Nov 7, 2018
Oil rises as OPEC is said to discuss 2019 production cuts
U.S. oil inventories rise more than expected
Oil rose as OPEC and its allies were said to plan talks on fresh production cuts next year, responding to recent increases in crude inventories amid surging U.S. supply.
Futures in New York gained 0.6 per cent. Ministers from the Organization of Petroleum Exporting Countries gathering in Abu Dhabi this weekend will discuss options for 2019 including the scenario of supply curbs, delegates said. That would mark an abrupt end to six months of output increases, reflecting the prospect that U.S. sanctions on Iran won’t be deep enough to prevent another surge of American shale oil creating a new surplus.
Supply concerns that drove crude to a four-year high last month have faded on speculation President Donald Trump’s administration will soften the blow of its sanctions on Iran to lower pump prices at home. OPEC, led by Saudi Arabia, also pledged to offset any supply gaps, while the U.S. has forecast that its own oil output will increase at a record pace this year.
“The Saudis want to stop the price decay,” said Giovanni Staunovo, an analyst at UBS Group AG in Zurich. “There are many moving variables until the OPEC meeting in December, like Iran and U.S. production growth. But as the Saudis say they aim for market stability, if the data suggests an oversupplied market next year the probability of a cut is high.”
West Texas Intermediate crude for December delivery advanced 37 cents to US$62.58 a barrel on the New York Mercantile Exchange at 9:18 a.m local time. Total volume traded was 61 per cent above the 100-day average.
Brent futures for January settlement climbed 76 cents to US$72.89 on the London-based ICE Futures Europe exchange, after falling 1.4 per cent on Tuesday. The global benchmark crude traded at a US$10.13 premium to WTI for the same month.
If OPEC, led by Saudi Arabia, does ultimately decide fresh cutbacks are necessary, it will confront a number of challenges. It will need to once again secure the support of rival-turned-partner Russia, which has less need for high oil prices. There’s also the risk of antagonizing the kingdom’s key geopolitical ally, President Trump.
In the U.S., industry data were said to show that nationwide crude inventories rose last week, expanding by 7.83 million barrels. The median estimate from a Bloomberg survey of analysts puts the gain at 2 million barrels ahead of government data later Wednesday.

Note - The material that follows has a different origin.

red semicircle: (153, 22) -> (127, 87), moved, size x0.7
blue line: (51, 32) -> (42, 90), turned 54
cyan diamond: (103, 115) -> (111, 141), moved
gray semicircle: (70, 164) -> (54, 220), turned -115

Other oil-market news: Pioneer Natural Resources Co., one of the top oil producers in the U.S. Permian Basin, plans to increase its hauling capacity in the biggest North American field by 12 per cent this month as rival explorers struggle with bottlenecks. U.S. waivers for Iranian oil purchases are likely to be more extensive than the market expects, with the combined range seen at 1.2 million to 1.7 million barrels a day, FGE Chairman Fereidun Fesharaki said in a note. The Cboe/Nymex Oil Volatility Index gained 6.5 per cent on Tuesday, rising for a fourth straight session, to the highest level since May 2017.